*** Opening EXERCISE INPUT ***

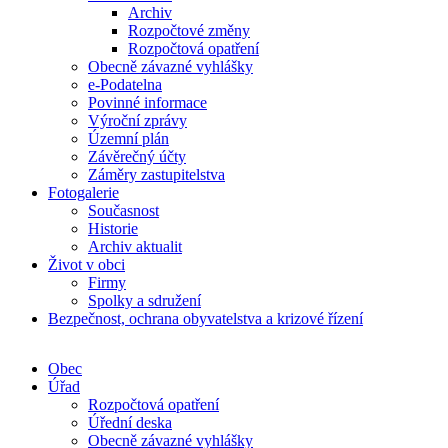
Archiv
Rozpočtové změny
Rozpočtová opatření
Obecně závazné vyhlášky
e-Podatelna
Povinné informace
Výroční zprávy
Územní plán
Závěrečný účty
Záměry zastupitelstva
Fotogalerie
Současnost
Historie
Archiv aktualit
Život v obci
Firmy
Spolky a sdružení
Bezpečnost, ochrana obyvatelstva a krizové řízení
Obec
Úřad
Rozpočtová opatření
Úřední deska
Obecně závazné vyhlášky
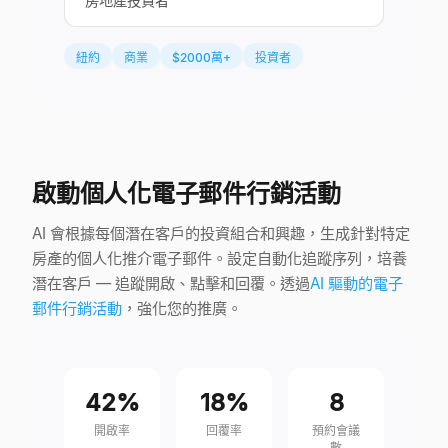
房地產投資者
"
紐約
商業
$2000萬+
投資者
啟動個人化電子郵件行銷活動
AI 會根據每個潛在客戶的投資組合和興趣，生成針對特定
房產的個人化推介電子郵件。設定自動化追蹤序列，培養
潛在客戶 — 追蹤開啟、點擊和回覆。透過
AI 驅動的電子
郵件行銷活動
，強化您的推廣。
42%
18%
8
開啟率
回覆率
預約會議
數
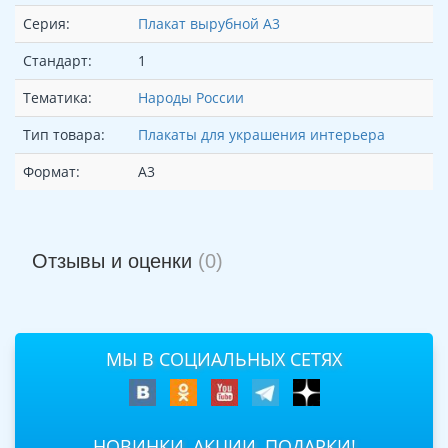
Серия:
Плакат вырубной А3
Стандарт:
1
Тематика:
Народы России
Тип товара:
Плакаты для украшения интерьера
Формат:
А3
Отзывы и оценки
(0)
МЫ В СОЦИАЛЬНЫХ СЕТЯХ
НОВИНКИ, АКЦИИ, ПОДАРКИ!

*** Closing EXERCISE INPUT ***

§ **EXERCISE INSTRUCTIONS**
Rewrite the text of all the records, switching "Rozpočtová opatření" to "Rozpočtové úpravy" everywhere it appears and keeping everything else the same. Leave the pictures out of your answer.

§ **YOUR RESPONSE**
Archiv
Rozpočtové změny
Rozpočtové úpravy
Obecně závazné vyhlášky
e-Podatelna
Povinné informace
Výroční zprávy
Územní plán
Závěrečný účty
Záměry zastupitelstva
Fotogalerie
Současnost
Historie
Archiv aktualit
Život v obci
Firmy
Spolky a sdružení
Bezpečnost, ochrana obyvatelstva a krizové řízení
Obec
Úřad
Rozpočtové úpravy
Úřední deska
Obecně závazné vyhlášky
房地產投資者
"
紐約
商業
$2000萬+
投資者
啟動個人化電子郵件行銷活動
AI 會根據每個潛在客戶的投資組合和興趣，生成針對特定
房產的個人化推介電子郵件。設定自動化追蹤序列，培養
潛在客戶 — 追蹤開啟、點擊和回覆。透過
AI 驅動的電子
郵件行銷活動
，強化您的推廣。
42%
18%
8
開啟率
回覆率
預約會議
數
Серия:
Плакат вырубной А3
Стандарт:
1
Тематика:
Народы России
Тип товара:
Плакаты для украшения интерьера
Формат:
А3
Отзывы и оценки
(0)
МЫ В СОЦИАЛЬНЫХ СЕТЯХ
НОВИНКИ, АКЦИИ, ПОДАРКИ!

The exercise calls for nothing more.